Mr Kwarteng claimed the measures would create and support 80,000 jobs over the next 30 years and gave businesses and investors certainty to invest.

There was little detail on practical help available to companies though a ‘decarbonisation’ fund of £171m was to be allocated to nine projects UK-wide to support green technology innovation, including carbon capture storage and use of hydrogen.

The blueprint included commitments to carbon pricing, new product standards, bolstering skills and a target that at least three megatons of CO2 was captured within industry per year by 2030 compared to “minimal levels at present”.

The cabinet minister said: “We were the first major economy to put into law our target to end our contribution to climate change, and today we’re taking steps to be the first major economy to have its own low-carbon industrial sector.

“While reaching our climate targets will require extensive change across our economy, we must do so in a way that protects jobs, creates new industries and attracts inward investment – without pushing emissions and business abroad.”
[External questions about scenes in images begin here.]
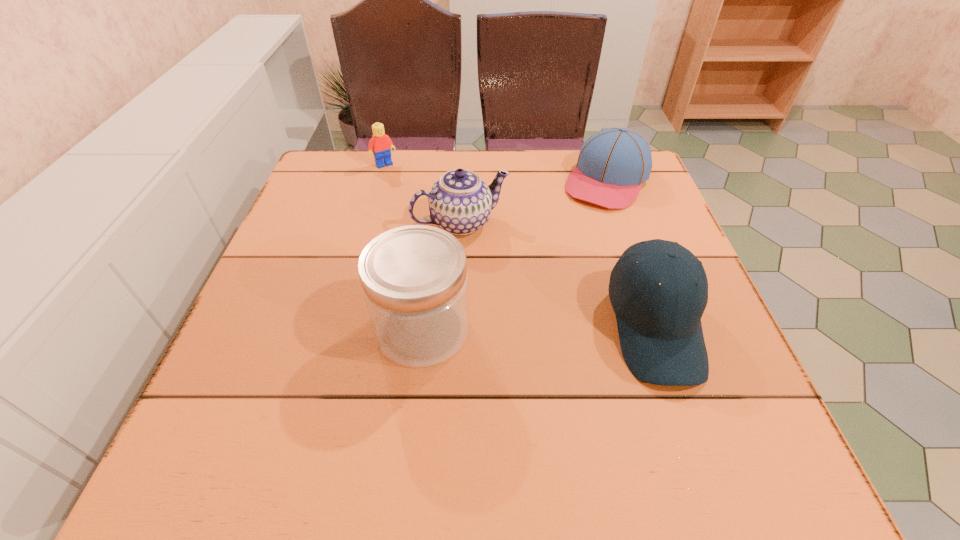
Locate an element on the screen. This screenshot has width=960, height=540. jar is located at coordinates (414, 278).

I want to click on the nearer baseball cap, so click(x=659, y=326).

The height and width of the screenshot is (540, 960). What are the coordinates of `the leftmost object` in the screenshot? It's located at (381, 143).

Find the location of a particular element. chinaware is located at coordinates (460, 202).

Find the location of `the farther baseball cap`. the farther baseball cap is located at coordinates (612, 165).

At what (x,y) coordinates should I click in order to perform the action: click on free space located 0.090m on the back of the tallest object. Please return your answer as a coordinate pair (x, y). This screenshot has width=960, height=540. Looking at the image, I should click on (430, 264).

This screenshot has width=960, height=540. What are the coordinates of `free space located on the face of the Lego` in the screenshot? It's located at (436, 231).

The image size is (960, 540). I want to click on vacant area situated 0.330m on the face of the Lego, so 442,239.

The width and height of the screenshot is (960, 540). What are the coordinates of `vacant position located on the face of the Lego` in the screenshot? It's located at (417, 205).

Identify the location of blank area located 0.210m at the spout of the chinaware. This screenshot has width=960, height=540. (521, 308).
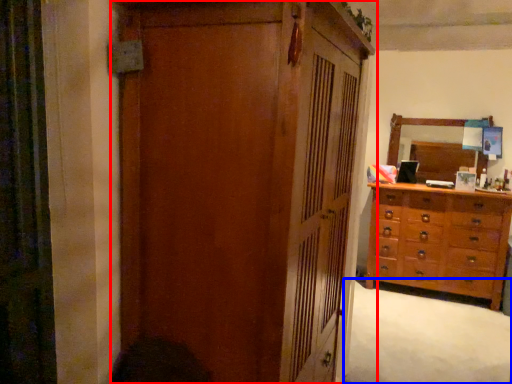
Question: Which object appears farthest to the camera in this image, cupboard (highlighted by a red box) or plain (highlighted by a blue box)?

Choices:
 (A) cupboard
 (B) plain

Answer: (B)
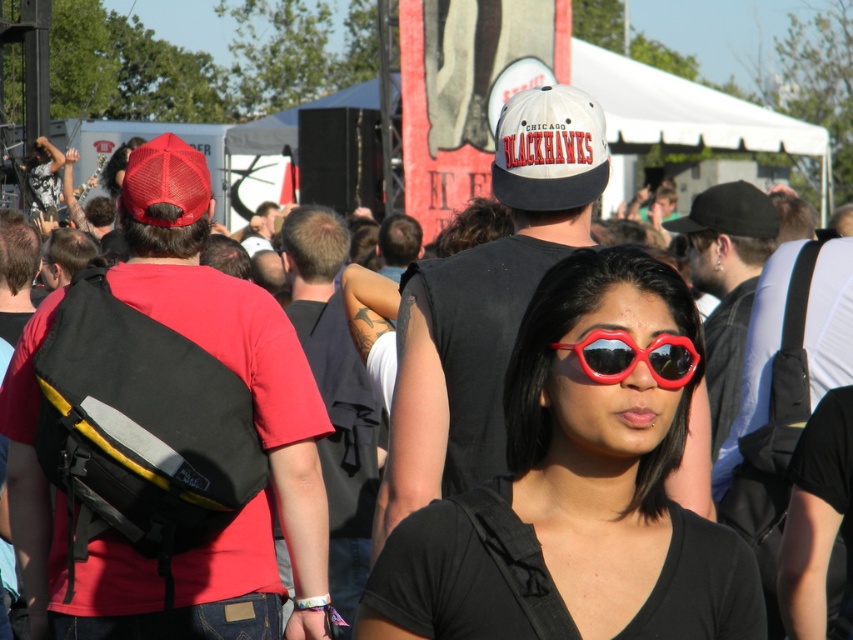
Question: Which point is farther from the camera taking this photo?

Choices:
 (A) (590, 360)
 (B) (618, 381)

Answer: (A)

Question: Is shiny plastic sunglasses at center bigger than red plastic sunglasses at center?

Choices:
 (A) no
 (B) yes

Answer: (B)

Question: Is shiny plastic sunglasses at center below red plastic sunglasses at center?

Choices:
 (A) yes
 (B) no

Answer: (A)

Question: In this image, where is shiny plastic sunglasses at center located relative to red plastic sunglasses at center?

Choices:
 (A) above
 (B) below

Answer: (B)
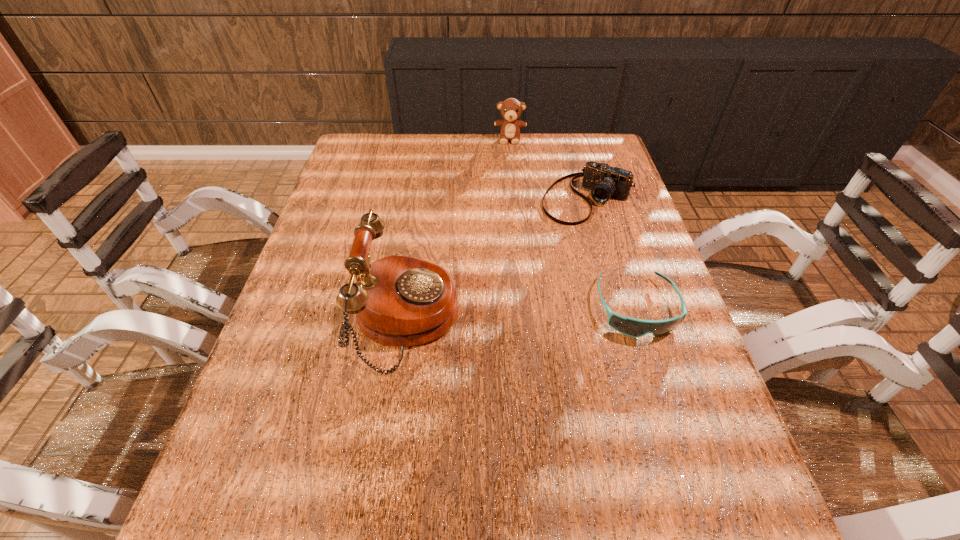
Find the location of a particular element. free space between the tallest object and the third shortest object is located at coordinates (459, 229).

Locate an element on the screen. The width and height of the screenshot is (960, 540). blank region between the camera and the leftmost object is located at coordinates coord(497,259).

Choose which object is the nearest neighbor to the teddy bear. Please provide its 2D coordinates. Your answer should be formatted as a tuple, i.e. [(x, y)], where the tuple contains the x and y coordinates of a point satisfying the conditions above.

[(604, 181)]

You are a GUI agent. You are given a task and a screenshot of the screen. Output one action in this format:
    pyautogui.click(x=<x>, y=<y>)
    Task: Click on the object that ranks as the closest to the shortest object
    
    Given the screenshot: What is the action you would take?
    pyautogui.click(x=604, y=181)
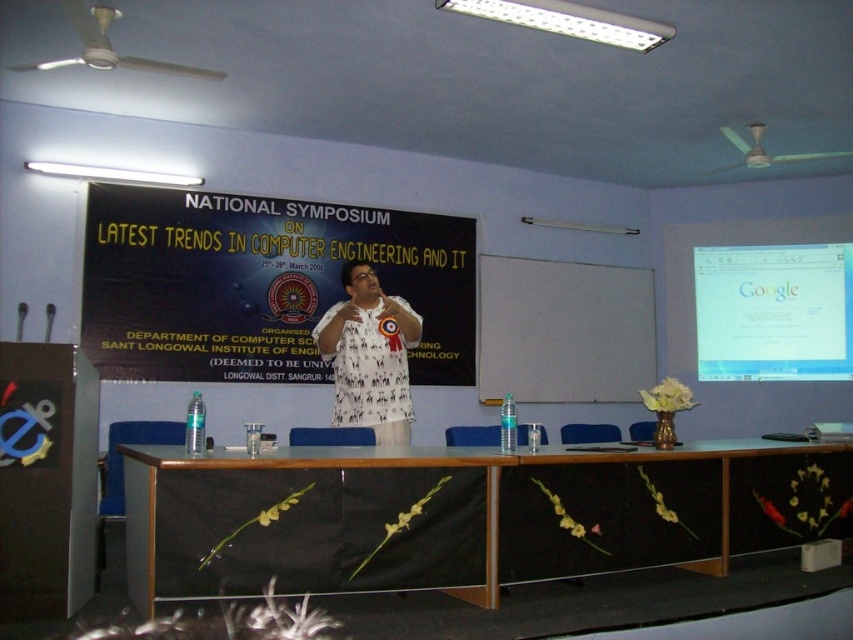
Is point (636, 461) less distant than point (753, 349)?

Yes, point (636, 461) is closer to viewer.

Does black wood table at center have a greater width compared to white glossy projector screen at upper right?

Yes, black wood table at center is wider than white glossy projector screen at upper right.

Locate an element on the screen. The image size is (853, 640). black wood table at center is located at coordinates (445, 515).

Locate an element on the screen. Image resolution: width=853 pixels, height=640 pixels. black wood table at center is located at coordinates (445, 515).

Is black matte banner at center smaller than white printed shirt at center?

No, black matte banner at center is not smaller than white printed shirt at center.

Who is taller, black matte banner at center or white printed shirt at center?

With more height is black matte banner at center.

What do you see at coordinates (260, 284) in the screenshot?
I see `black matte banner at center` at bounding box center [260, 284].

This screenshot has width=853, height=640. Find the location of `black matte banner at center`. black matte banner at center is located at coordinates (260, 284).

How far apart are black wood table at center and white printed shirt at center?

A distance of 77.01 centimeters exists between black wood table at center and white printed shirt at center.

Is black wood table at center above white printed shirt at center?

No.

The height and width of the screenshot is (640, 853). Describe the element at coordinates (445, 515) in the screenshot. I see `black wood table at center` at that location.

In order to click on black wood table at center in this screenshot , I will do `click(445, 515)`.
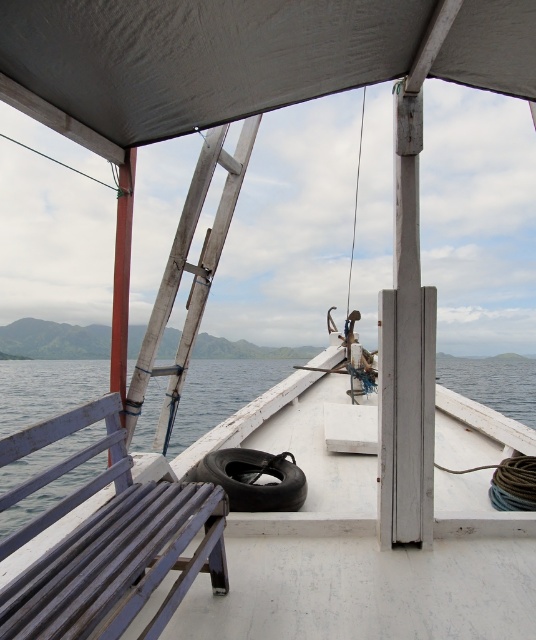
Does point (40, 45) come behind point (167, 276)?

No.

Consider the image. Which of these two, white matte canopy at upper center or wooden textured ladder at center, stands shorter?

white matte canopy at upper center

Is point (470, 72) in front of point (249, 148)?

Yes, point (470, 72) is closer to viewer.

Where is `white matte canopy at upper center`? Image resolution: width=536 pixels, height=640 pixels. white matte canopy at upper center is located at coordinates (241, 58).

Is blue water at lower left to the right of wooden textured ladder at center from the viewer's perspective?

In fact, blue water at lower left is to the left of wooden textured ladder at center.

Between point (72, 385) and point (158, 308), which one is positioned in front?

Point (158, 308)

Where is `blue water at lower left`? The height and width of the screenshot is (640, 536). blue water at lower left is located at coordinates (47, 388).

Does blue water at lower left have a greater width compared to black rubber tire at center?

Yes, blue water at lower left is wider than black rubber tire at center.

Image resolution: width=536 pixels, height=640 pixels. Find the location of `blue water at lower left`. blue water at lower left is located at coordinates (47, 388).

Who is more forward, (73, 476) or (293, 492)?

Point (293, 492)

The height and width of the screenshot is (640, 536). Find the location of `blue water at lower left`. blue water at lower left is located at coordinates (47, 388).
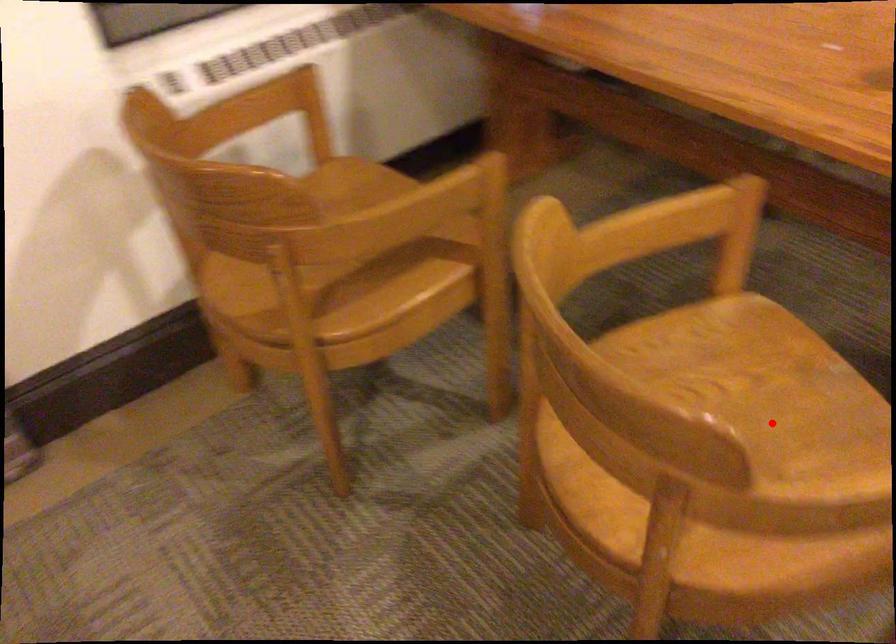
Business groups welcomed the plans but Mr Kwarteng’s Labour shadow, Ed Miliband, claimed the government’s strategy lacked ambition ahead of the COP26 conference, which the UK is hosting, later this year.

He said: “Strip away the rhetoric and we see the fact that while Germany is investing €7bn in a hydrogen strategy our government is investing a tiny fraction of that.

“We had a budget that failed the steel, automotive and aerospace sectors and once again the government appears to have nothing to say about those key sectors.

“And on buildings, we still have no long-term government strategy about how to decarbonise housing and no accounting for the £1bn cut to the Green Homes Grant.”